Salah satu pusat perbelanjaan modern di Busan. Rapi dan Bersih. |
Di Indonesia, kursi prioritas di
KRL seringkali justru ditempati oleh mereka yang muda dan sehat. Sementara
orang-orang yang memang layak duduk di situ justru harus berdiri. Di Korea, hal
tersebut tidak pernah saya temui. Meskipun tempat duduk prioritas kosong, orang-orang yang masih muda dan
sehat lebih memilih berdiri. Kedispilinan dalam menggunakan fasilitas
umum juga tercermin dalam hal antri. Kita bisa melihat orang-orang antri dengan tertib saat membeli tiket
subway (kereta bawah tanah), membayar
belanjaan, atau menggunakan fasilitas umum tanpa perlu diatur oleh petugas
keamanan.
Nasionalisme tinggi
Masyarakat Korea Selatan sangat
bangga akan identitas bangsanya. Meskipun kemajuan yang mereka peroleh merupakan
hasil belajar dari barat, identitas nasional Korea tidak pernah ditinggalkan. Salah
satu contohnya adalah
penggunaan Huruf Hangul dan Bahasa Korea untuk komunikasi nasional. Kalau Anda
berkunjung Korea, Anda akan menemui penunjuk arah, nama jalan, dan semua papan
nama dengan Huruf Hangul. Tapi jangan khawatir kalau Anda tidak bisa membaca
Huruf Hangul, petunjuk jalan
utama dan fasilitas umum rata-rata mencantumkan huruf latin di bawah versi
Hangul-nya.
Salah satu sudut Kota Changwon. Semua papan nama menggunakan Huruf Hangul. |
Cinta produk dalam negeri
Industri Korea Selatan tidak akan
maju kalau masyarakatnya tidak mau memakai produk-produk dalam negeri. Hampir
semua mobil yang beredar di jalanan Korea Selatan adalah merk Korea seperti
Hyundai, Kia, Daewoo, Sangnyong, atau Samsung-Renault. Merk mobil asing yang
cukup banyak hanya Chevrolet. Begitu
pula dengan motor. Merk-merk yang beredar kebanyakan hanya Daelim dan Hyosung. Bagaimana
dengn mobil dan motor Jepang?
Hampir tidak ada. Penjajahan Jepang di masa lalu menimbulkan sentimen
tersendiri terhadap produk Jepang.
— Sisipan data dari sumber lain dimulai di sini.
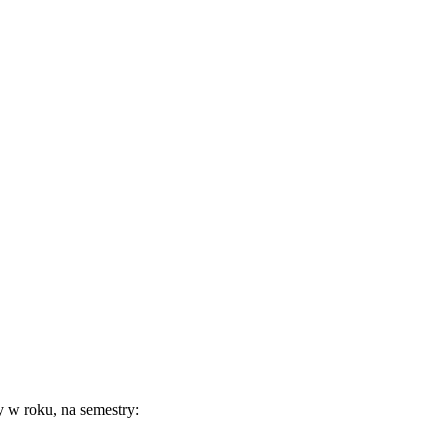
 w roku, na semestry: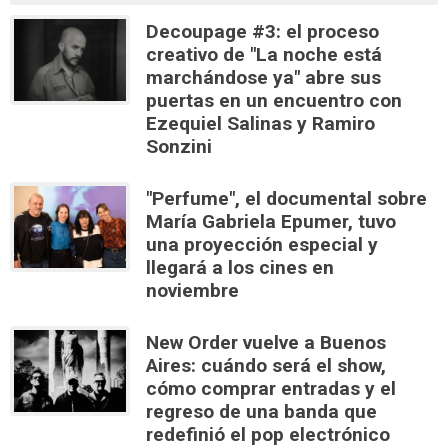
Decoupage #3: el proceso
creativo de "La noche está
marchándose ya" abre sus
puertas en un encuentro con
Ezequiel Salinas y Ramiro
Sonzini
"Perfume", el documental sobre
María Gabriela Epumer, tuvo
una proyección especial y
llegará a los cines en
noviembre
New Order vuelve a Buenos
Aires: cuándo será el show,
cómo comprar entradas y el
regreso de una banda que
redefinió el pop electrónico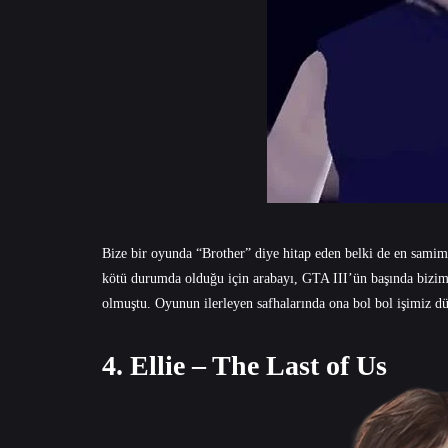
Bize bir oyunda “Brother” diye hitap eden belki de en samimi ş
kötü durumda olduğu için arabayı, GTA III’ün başında bizi
olmuştu. Oyunun ilerleyen safhalarında ona bol bol işimiz dü
4. Ellie – The Last of Us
Selain mobil, HP yang dipakai orang Korea
juga sebagian besar merk Samsung dan LG. Apple merupakan merk asing yang cukup sukses merebut hati
masyarakat Korea. Produk-produk elektronik lain seperti mesin cuci, kulkas, AC,
setrika, microwave, hingga laptop hampir semuanya bermerk LG dan Samsung.